There have also been Jewish women who have advocated for girls and women in baseball. Sylvia Pressler (1934-2010), a hearing officer with the New Jersey Division on Civil Rights, ruled in 1972 that Little League had to allow girls to play. Her decision opened up Little League baseball to tens of thousands of girls in the past half century. Justine Siegal became the first female coach on a professional men's baseball team and the first on a major league team. As founder of Baseball For All, she’s been a trailblazer in training girls to play baseball, including a growing number now on rosters of otherwise all-male college teams and on women’s college teams.
A few Jewish women have ascended into the ranks of major league team executives. Jamie Luskin McCourt became the highest-ranking woman in Major League Baseball history as vice chair (2004), president (2005), and CEO (2009) of the Los Angeles Dodgers. Eve Rosenbaum, who played on the Harvard women’s softball team, is now the Baltimore Orioles’ assistant general manager for baseball operations.

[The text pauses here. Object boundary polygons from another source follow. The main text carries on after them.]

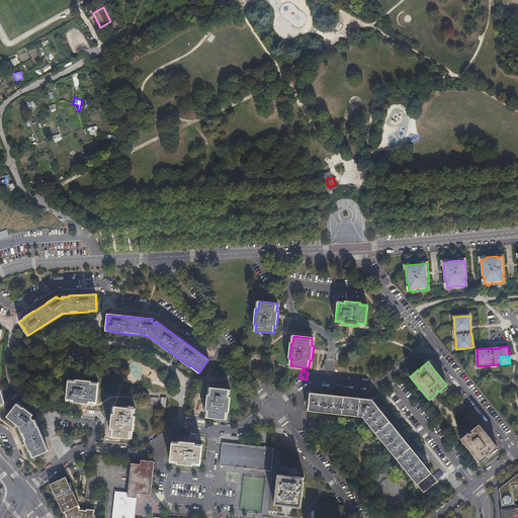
[(68,399),(75,400),(74,402),(89,404),(89,402),(97,402),(99,383),(92,383),(92,380),(77,379),(77,381),(70,380),(68,399)]
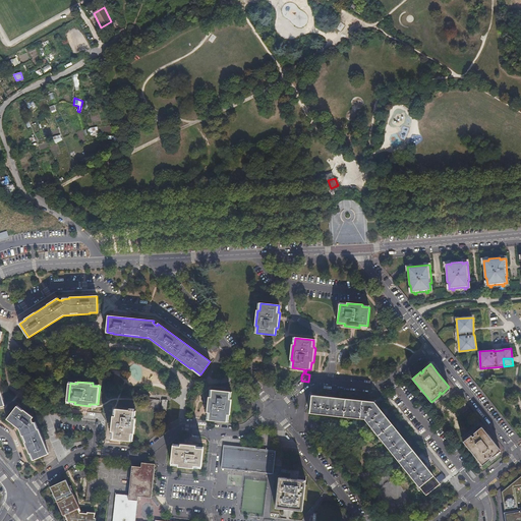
[(210,413),(209,416),(209,420),(227,422),(228,415),(230,415),(231,400),(229,400),(230,393),(212,391),(211,398),(209,398),(208,412),(210,413)]
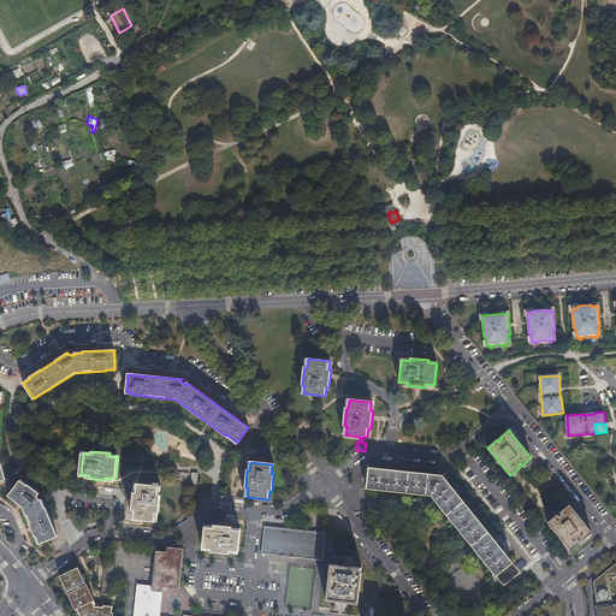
[(498,578),(514,564),(442,475),(369,468),(367,489),(431,496),(498,578)]
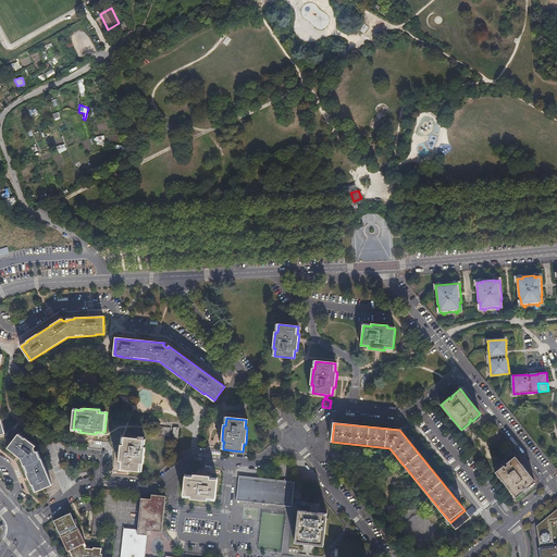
[(47,492),(45,492),(44,489),(52,485),(49,479),(41,459),(40,459),(37,452),(35,453),(34,448),(35,447),(35,446),(34,445),(25,438),(25,440),(19,435),(8,448),(21,459),(22,459),(24,467),(32,485),(33,484),(36,492),(40,490),(41,493),(39,494),(42,502),(50,498),(47,492)]
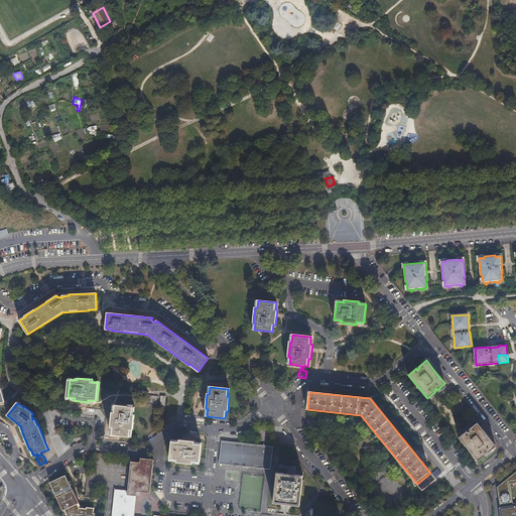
[(112,434),(130,436),(131,428),(133,429),(134,414),(132,414),(133,406),(115,405),(114,412),(112,412),(111,426),(113,427),(112,434)]
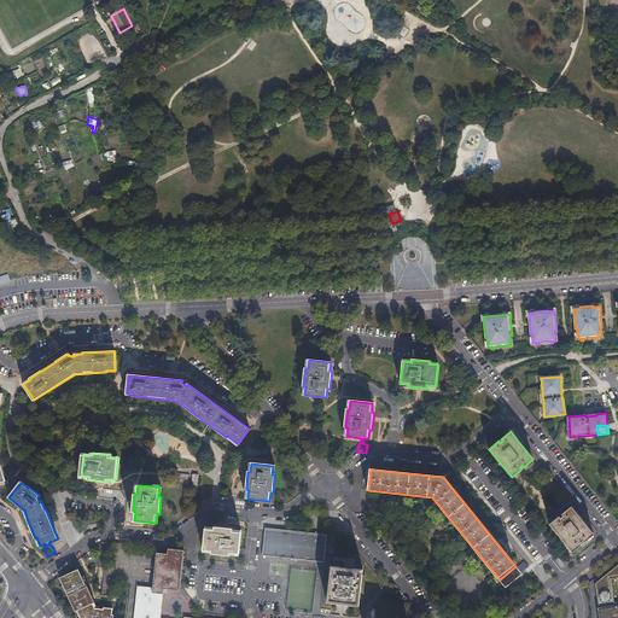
[(594,535),(581,519),(571,507),(561,514),(563,517),(560,518),(559,517),(549,524),(572,552),(582,544),(581,542),(583,541),(584,542),(594,535)]
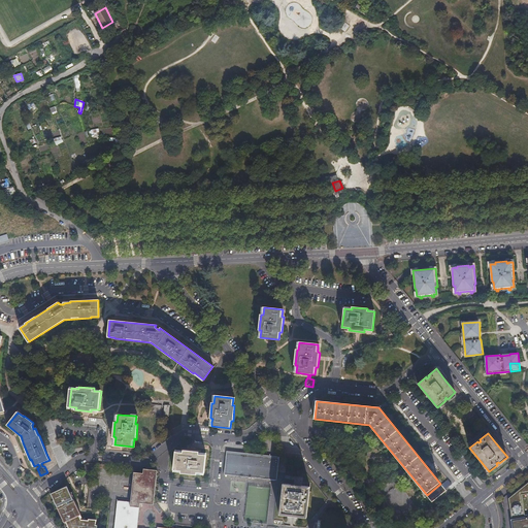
[(197,472),(200,472),(204,472),(206,454),(199,454),(199,451),(184,450),(184,452),(176,451),(174,469),(182,470),(182,472),(196,474),(197,472)]
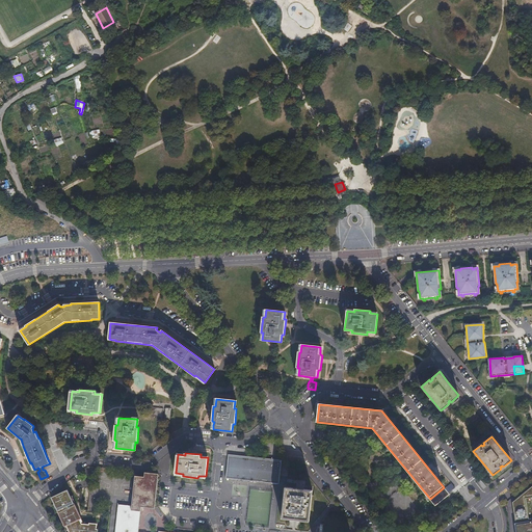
[(281,461),(228,455),(225,478),(259,482),(260,473),(280,475),(281,461)]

Several Jewish women have reached the top of their profession as baseball writers and broadcasters. Jane Leavy’s best-selling 2002 biography, Sandy Koufax: A Lefty’s Legacy is considered one of the best baseball books of the past century. Suzyn Waldman was hired as the New York Yankees’ play-by-play announcer on a local TV station in 1993 and in 2005 became the first woman to do color commentary for the team on local radio. Four years later, she became the first woman to work a World Series game from the broadcast booth. Linda Cohn has been ESPN’s SportsCenter anchor since 1992, and Amelia Schimmel is the first female public-address announcer at the Oakland Athletics' Coliseum.
Since Congress passed Title IX in 1972, the number of women playing high school and college softball has skyrocketed, to over 362,000 and over 20,000, respectively. These numbers don’t include the growing number of women participating in college club sports, amateur, or professional leagues around the country.
Although more girls and women are now playing baseball—on all-women’s teams and predominantly male teams—the numbers have lagged far behind those for softball. Many colleges offer scholarships to women to play softball, but not baseball. There are professional women’s softball teams, but recent efforts to create pro baseball leagues for women have floundered. Like their counterparts, female Jewish athletes are steered toward tennis, basketball, soccer, swimming, and other sports, but stereotypes about women in baseball persist.